# WRITTEN INSTRUCTION 1
According to the excerpt on Otto Warmbier, what was he allegedly stealing when Kim's regime took him prisoner?
# WRITTEN INSTRUCTION 2
From the excerpt on Otto Warmbier, extract the passage starting with "But at the conclusion" and going on through "death in 2017.", copying it word for word.

# ARTICLE
--- --- ---

But at the conclusion of his second summit with Kim today, he adopted the brutal dictator’s talking points when asked about Warmbier’s mysterious death in 2017.

“I don’t believe he would have allowed that to happen,” Trump said. “He tells me that he didn’t know about it and I will take him at his word.”

Warmbier was taken prisoner by Kim’s regime in early 2016 for allegedly stealing a framed propaganda poster from his hotel. Upon his return to the United States more than a year later, he was in a “vegetative state” after enduring significant brain damage, the New York Times reported. Warmbier’s parents decided to take him off a feeding tube shortly after his return. While an initial coroner’s report did not show clear signs of torture, Warmbier’s family has not been shy about pinning the blame for his treatment on Kim and North Korea writ large, where the United Nations has said torture is an “established feature of the interrogation process.”  

“They’re terrorists. They kidnapped Otto,” Warmbier’s father told Fox News in September 2017. “They tortured him. They intentionally injured him. They are not victims.”

Trump echoed that same rhetoric in a tweet claiming Warmbier was “tortured beyond belief” by Kim’s regime:

During his first State of the Union address last year, guests included North Korean defector Ji Seong-ho and Warmbier’s parents. During his speech, Trump said, “No regime has oppressed its own citizens more totally or brutally than the cruel dictatorship in North Korea.”

--- --- ---

Extracted data entries
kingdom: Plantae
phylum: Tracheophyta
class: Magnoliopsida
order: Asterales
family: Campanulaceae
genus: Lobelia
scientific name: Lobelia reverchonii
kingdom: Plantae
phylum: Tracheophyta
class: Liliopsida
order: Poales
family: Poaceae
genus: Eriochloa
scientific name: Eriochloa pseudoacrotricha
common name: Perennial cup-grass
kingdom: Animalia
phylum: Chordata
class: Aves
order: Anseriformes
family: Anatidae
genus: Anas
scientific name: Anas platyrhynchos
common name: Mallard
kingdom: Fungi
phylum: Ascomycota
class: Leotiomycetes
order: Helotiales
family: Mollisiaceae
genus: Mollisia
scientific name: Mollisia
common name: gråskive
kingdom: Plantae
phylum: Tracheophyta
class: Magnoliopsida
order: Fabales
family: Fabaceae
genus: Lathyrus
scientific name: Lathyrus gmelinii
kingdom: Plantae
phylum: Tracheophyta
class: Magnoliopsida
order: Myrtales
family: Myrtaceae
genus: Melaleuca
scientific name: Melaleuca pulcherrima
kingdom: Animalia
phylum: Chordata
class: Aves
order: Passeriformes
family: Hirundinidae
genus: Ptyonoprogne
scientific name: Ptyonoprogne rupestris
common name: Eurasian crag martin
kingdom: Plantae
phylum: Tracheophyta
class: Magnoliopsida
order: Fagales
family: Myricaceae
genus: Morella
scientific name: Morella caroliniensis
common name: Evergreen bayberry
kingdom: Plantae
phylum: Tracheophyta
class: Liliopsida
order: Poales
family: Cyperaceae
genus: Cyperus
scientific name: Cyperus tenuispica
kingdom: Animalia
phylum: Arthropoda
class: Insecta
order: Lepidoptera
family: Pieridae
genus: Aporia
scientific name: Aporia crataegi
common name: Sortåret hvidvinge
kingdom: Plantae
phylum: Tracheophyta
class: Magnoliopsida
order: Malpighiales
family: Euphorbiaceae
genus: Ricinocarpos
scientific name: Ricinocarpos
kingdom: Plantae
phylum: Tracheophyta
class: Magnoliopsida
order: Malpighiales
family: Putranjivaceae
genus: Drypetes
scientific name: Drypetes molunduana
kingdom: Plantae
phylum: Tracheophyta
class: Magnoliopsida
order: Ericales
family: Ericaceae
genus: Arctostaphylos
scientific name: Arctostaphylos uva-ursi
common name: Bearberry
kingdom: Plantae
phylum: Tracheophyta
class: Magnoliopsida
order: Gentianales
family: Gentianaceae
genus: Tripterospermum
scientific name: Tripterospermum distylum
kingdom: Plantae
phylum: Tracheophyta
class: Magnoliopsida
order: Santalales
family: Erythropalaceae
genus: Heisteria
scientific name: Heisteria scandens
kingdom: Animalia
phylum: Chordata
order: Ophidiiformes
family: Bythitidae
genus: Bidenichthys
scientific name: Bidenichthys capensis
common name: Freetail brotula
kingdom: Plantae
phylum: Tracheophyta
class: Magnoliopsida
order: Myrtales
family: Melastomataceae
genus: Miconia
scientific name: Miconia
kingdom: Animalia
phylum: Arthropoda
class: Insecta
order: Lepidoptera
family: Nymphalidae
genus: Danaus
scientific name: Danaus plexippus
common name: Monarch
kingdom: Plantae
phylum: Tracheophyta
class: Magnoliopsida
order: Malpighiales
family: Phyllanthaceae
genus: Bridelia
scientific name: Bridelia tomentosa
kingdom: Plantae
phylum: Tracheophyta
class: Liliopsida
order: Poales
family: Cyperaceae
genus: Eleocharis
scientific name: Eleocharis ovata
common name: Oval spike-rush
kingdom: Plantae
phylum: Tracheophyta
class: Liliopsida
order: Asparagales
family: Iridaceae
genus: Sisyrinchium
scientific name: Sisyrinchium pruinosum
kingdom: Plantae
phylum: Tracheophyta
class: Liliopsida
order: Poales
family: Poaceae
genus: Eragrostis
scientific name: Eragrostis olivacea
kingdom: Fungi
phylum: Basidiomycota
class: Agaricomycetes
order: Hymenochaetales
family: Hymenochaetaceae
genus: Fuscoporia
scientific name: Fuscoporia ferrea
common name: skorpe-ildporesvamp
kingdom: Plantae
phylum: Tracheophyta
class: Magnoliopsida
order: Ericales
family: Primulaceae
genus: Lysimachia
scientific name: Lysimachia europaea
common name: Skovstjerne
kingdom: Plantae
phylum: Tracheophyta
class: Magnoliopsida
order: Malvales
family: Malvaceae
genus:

--- --- ---

# EXERCISE OUTPUT 1
A framed propaganda poster from his hotel.

# EXERCISE OUTPUT 2
But at the conclusion of his second summit with Kim today, he adopted the brutal dictator’s talking points when asked about Warmbier’s mysterious death in 2017.